Private businesses are now encouraging good human behaviour (or discouraging bad human behaviour) through reverse reviews.
Reviews BY customers on establishments and companies have long been around and made hugely popular by ecomms giant, Amazon. Effective too, with one-third of all people asked saying reviews play an important part in their purchasing decisions*. Review sites like Trust Pilot, play a role for services alongside category specifics like Trip Adviser, Google My Business, Glassdoor and Foursquare. Nowadays, there is no business that you cannot find or write a review on as a consumer.
The tables turned on customer reviews, pardon the pun, when controversially Open Table created a rating system in 2015 where the establishment could rate the customer. This started an adoption from other service giants such as Airbnb and Uber, reminding anyone of Black Mirror’s Nosedive episode? There were some teething problems at first when Open Table first allowed the employees to rate customer behaviours, and one even called a paying guest a “Super Bitch” for asking for a cable to charge her phone.
Subjectivity over rating individuals from 1-5 can be an issue. One employer’s rating may differ from another. So, would you get a 5 if you did not leave a big enough tip at every meal? Would this then lead to bribery for a good score? Or paranoid about how you clean an apartment at the end of your Air BnB stay for fear you will be rejected in the future by properties?

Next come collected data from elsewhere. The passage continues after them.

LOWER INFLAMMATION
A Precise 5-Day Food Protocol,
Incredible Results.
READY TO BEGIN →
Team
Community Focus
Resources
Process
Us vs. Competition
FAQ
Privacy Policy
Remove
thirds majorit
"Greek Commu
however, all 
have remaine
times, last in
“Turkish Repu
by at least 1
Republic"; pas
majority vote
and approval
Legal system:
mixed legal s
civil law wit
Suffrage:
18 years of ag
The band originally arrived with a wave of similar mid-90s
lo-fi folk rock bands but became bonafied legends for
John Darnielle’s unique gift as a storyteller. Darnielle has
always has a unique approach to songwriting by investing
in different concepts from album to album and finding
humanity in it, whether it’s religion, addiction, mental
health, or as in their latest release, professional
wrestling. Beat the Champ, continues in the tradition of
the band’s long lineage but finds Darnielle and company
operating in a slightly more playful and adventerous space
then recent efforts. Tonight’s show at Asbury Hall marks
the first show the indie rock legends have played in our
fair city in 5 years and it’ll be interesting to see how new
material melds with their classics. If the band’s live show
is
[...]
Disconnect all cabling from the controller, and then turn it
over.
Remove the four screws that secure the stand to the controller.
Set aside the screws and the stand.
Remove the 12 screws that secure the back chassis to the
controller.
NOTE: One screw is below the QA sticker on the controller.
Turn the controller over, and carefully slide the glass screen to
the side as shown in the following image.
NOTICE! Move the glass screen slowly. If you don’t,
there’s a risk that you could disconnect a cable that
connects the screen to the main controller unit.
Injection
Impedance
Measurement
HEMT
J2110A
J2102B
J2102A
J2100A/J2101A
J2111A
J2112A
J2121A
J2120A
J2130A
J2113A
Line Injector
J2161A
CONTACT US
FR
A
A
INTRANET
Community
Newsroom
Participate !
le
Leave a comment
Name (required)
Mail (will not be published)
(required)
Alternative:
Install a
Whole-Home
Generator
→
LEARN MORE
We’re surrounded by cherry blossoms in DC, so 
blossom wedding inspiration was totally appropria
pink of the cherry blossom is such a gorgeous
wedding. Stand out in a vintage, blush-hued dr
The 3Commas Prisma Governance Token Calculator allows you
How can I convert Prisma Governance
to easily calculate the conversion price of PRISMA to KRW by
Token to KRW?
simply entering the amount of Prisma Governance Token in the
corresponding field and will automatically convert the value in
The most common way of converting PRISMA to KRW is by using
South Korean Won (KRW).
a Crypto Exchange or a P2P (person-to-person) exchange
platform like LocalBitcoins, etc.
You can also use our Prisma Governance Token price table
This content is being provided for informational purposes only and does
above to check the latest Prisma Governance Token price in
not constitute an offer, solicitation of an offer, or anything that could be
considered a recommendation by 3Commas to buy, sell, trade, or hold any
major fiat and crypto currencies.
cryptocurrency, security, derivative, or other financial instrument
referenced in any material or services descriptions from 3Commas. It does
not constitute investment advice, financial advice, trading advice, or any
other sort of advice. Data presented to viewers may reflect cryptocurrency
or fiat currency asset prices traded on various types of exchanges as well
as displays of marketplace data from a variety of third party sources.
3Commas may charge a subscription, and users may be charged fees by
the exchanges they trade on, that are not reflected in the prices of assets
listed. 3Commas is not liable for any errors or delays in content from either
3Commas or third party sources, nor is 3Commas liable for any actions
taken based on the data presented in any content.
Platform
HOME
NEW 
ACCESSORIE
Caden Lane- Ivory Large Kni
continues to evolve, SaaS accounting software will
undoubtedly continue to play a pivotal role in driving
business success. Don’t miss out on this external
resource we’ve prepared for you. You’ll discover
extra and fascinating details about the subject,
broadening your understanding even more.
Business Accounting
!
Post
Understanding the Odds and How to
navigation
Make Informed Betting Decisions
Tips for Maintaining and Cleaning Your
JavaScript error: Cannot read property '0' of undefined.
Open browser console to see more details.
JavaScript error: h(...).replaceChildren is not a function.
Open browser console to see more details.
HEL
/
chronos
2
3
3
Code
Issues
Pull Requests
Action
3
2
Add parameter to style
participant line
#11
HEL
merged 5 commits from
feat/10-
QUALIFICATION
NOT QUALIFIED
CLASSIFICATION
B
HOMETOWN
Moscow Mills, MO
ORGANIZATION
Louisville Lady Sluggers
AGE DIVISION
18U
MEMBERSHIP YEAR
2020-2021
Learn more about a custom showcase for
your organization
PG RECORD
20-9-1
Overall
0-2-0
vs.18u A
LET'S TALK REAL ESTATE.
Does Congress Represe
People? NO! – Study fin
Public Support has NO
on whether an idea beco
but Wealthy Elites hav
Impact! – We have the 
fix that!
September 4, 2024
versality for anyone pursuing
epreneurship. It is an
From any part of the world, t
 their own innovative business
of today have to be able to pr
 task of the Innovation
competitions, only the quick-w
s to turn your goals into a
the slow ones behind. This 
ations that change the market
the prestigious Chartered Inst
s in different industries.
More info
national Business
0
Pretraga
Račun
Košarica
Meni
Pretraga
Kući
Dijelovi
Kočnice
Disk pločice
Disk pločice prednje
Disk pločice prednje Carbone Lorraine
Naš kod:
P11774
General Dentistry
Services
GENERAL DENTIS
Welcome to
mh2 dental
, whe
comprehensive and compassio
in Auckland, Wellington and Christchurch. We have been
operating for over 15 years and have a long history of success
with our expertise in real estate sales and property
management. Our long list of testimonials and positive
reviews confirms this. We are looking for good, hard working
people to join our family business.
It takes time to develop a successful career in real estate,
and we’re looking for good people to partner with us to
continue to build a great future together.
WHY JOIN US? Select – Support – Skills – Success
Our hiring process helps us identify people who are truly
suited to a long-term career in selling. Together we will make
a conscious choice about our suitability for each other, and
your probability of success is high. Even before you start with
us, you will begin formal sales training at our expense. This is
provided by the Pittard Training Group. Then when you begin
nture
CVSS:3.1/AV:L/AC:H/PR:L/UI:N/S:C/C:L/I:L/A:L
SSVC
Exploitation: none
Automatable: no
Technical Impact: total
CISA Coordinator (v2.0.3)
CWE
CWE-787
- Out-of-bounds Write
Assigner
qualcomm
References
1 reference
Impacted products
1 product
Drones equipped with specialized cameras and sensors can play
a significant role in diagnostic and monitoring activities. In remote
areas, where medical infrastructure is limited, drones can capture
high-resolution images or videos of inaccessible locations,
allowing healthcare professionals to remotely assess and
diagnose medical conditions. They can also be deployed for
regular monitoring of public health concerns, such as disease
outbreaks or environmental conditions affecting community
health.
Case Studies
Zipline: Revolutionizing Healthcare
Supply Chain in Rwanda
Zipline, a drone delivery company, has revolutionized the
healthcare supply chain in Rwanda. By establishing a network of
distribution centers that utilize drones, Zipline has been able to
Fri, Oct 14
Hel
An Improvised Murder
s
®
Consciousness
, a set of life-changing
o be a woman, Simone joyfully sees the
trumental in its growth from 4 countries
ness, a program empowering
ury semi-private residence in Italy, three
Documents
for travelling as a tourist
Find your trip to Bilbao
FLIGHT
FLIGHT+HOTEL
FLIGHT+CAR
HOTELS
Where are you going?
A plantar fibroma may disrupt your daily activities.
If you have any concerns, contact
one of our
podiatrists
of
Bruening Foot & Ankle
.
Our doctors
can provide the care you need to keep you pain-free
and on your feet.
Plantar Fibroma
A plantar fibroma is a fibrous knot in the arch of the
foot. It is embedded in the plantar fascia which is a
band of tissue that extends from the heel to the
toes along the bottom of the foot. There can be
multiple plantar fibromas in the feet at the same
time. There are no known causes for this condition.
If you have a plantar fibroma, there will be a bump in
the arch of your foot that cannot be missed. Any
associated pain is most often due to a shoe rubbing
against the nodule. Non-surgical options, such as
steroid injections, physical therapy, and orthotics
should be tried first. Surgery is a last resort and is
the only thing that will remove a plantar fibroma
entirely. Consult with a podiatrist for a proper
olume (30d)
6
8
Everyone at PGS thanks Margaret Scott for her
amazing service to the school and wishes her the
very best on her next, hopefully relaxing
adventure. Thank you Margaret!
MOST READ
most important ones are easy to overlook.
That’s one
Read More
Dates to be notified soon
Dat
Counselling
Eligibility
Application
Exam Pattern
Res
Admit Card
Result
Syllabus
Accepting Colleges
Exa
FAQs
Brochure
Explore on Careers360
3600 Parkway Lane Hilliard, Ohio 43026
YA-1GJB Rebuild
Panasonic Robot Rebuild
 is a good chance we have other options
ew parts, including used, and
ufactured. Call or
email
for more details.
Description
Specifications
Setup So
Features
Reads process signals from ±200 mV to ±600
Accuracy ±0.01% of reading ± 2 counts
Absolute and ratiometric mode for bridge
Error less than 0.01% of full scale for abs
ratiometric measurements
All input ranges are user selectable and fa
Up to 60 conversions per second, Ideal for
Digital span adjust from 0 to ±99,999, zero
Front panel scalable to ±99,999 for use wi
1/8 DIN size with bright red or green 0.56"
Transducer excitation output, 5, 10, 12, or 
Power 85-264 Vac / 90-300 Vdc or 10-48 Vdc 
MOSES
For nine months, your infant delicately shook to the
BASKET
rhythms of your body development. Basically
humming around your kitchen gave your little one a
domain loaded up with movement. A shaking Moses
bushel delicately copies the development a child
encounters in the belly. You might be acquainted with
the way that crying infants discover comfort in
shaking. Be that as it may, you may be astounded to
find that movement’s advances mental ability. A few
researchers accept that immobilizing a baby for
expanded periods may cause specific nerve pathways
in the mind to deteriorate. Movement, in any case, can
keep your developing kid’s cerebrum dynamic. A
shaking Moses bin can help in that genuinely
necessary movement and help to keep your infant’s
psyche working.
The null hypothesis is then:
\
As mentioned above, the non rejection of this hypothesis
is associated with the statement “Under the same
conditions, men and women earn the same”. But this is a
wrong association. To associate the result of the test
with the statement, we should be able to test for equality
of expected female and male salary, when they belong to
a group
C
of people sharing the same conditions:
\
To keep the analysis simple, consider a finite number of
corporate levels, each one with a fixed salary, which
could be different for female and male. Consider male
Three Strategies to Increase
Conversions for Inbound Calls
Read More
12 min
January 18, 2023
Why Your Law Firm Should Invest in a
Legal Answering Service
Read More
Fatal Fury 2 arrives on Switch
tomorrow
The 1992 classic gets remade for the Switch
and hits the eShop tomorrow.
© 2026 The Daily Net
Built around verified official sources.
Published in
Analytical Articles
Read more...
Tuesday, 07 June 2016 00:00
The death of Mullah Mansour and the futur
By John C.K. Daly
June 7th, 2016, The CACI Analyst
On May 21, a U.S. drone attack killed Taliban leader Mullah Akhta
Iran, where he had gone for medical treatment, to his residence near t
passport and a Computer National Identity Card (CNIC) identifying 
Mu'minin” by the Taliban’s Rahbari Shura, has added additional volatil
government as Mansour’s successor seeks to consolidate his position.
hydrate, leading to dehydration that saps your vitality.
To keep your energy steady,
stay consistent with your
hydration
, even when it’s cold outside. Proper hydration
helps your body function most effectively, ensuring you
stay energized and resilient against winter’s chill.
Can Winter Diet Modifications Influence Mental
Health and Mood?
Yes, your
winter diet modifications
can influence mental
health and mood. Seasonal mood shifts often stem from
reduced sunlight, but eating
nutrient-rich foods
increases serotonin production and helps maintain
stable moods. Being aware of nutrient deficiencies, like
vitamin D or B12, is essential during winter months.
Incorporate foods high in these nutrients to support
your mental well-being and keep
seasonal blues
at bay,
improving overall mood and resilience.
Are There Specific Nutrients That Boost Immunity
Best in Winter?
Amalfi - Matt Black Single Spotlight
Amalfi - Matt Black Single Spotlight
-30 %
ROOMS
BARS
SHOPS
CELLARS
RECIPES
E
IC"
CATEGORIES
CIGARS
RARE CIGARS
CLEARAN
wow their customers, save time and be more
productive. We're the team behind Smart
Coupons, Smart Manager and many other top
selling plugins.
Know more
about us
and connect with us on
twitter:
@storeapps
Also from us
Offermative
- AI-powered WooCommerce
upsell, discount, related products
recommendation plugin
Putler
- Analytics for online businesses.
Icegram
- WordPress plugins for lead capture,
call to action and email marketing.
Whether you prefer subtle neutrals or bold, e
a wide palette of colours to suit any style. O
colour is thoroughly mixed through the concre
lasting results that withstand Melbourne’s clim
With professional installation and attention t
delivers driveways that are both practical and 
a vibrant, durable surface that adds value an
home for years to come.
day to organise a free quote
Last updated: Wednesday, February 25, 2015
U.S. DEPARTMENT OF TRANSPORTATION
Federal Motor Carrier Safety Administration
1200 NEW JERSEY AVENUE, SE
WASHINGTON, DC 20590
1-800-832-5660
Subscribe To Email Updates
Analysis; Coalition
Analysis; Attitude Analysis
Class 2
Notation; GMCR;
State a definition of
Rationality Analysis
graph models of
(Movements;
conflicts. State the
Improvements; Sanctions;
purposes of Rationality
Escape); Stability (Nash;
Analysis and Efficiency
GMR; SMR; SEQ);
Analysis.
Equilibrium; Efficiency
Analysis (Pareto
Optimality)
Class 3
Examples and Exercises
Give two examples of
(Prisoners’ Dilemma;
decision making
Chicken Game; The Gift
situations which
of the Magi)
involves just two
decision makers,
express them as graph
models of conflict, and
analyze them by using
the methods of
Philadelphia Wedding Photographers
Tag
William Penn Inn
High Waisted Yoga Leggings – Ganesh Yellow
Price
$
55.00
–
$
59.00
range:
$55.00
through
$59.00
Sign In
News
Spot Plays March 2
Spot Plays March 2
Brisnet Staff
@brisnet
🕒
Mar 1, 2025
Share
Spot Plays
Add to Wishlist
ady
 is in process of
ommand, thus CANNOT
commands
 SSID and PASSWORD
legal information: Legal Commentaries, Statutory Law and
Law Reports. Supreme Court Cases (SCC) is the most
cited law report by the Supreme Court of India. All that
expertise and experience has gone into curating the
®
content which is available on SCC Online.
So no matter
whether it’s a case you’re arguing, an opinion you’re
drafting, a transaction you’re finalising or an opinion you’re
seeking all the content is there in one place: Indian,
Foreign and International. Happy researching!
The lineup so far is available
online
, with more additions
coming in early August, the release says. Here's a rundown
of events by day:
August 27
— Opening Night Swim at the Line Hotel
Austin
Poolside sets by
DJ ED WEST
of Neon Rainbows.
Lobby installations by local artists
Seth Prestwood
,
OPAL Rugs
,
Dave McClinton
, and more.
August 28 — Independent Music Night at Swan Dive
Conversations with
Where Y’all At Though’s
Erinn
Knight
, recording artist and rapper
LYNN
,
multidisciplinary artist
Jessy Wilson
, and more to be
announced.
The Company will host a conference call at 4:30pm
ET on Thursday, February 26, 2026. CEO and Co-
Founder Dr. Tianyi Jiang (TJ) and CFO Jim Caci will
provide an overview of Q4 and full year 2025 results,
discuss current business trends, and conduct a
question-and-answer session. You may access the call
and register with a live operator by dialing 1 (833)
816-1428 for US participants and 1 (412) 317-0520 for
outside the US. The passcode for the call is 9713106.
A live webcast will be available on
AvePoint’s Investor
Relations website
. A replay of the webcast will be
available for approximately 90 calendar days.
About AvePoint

Less open about the monitoring of customers is Uber, where passengers are given score ratings by the drivers. The information is not publicly shared, but customers can find out their score if they go to their Privacy Centre. This caused quite a bit of anxiety with one woman who asked a driver to show her score. She was so alarmed to see that it was only a 4.8/5 that she became obsessed with how she appeared in taxis, her friendliness, and her tips at the end of the fare (ooh a scene of black mirrors Nosedive springs to mind again.)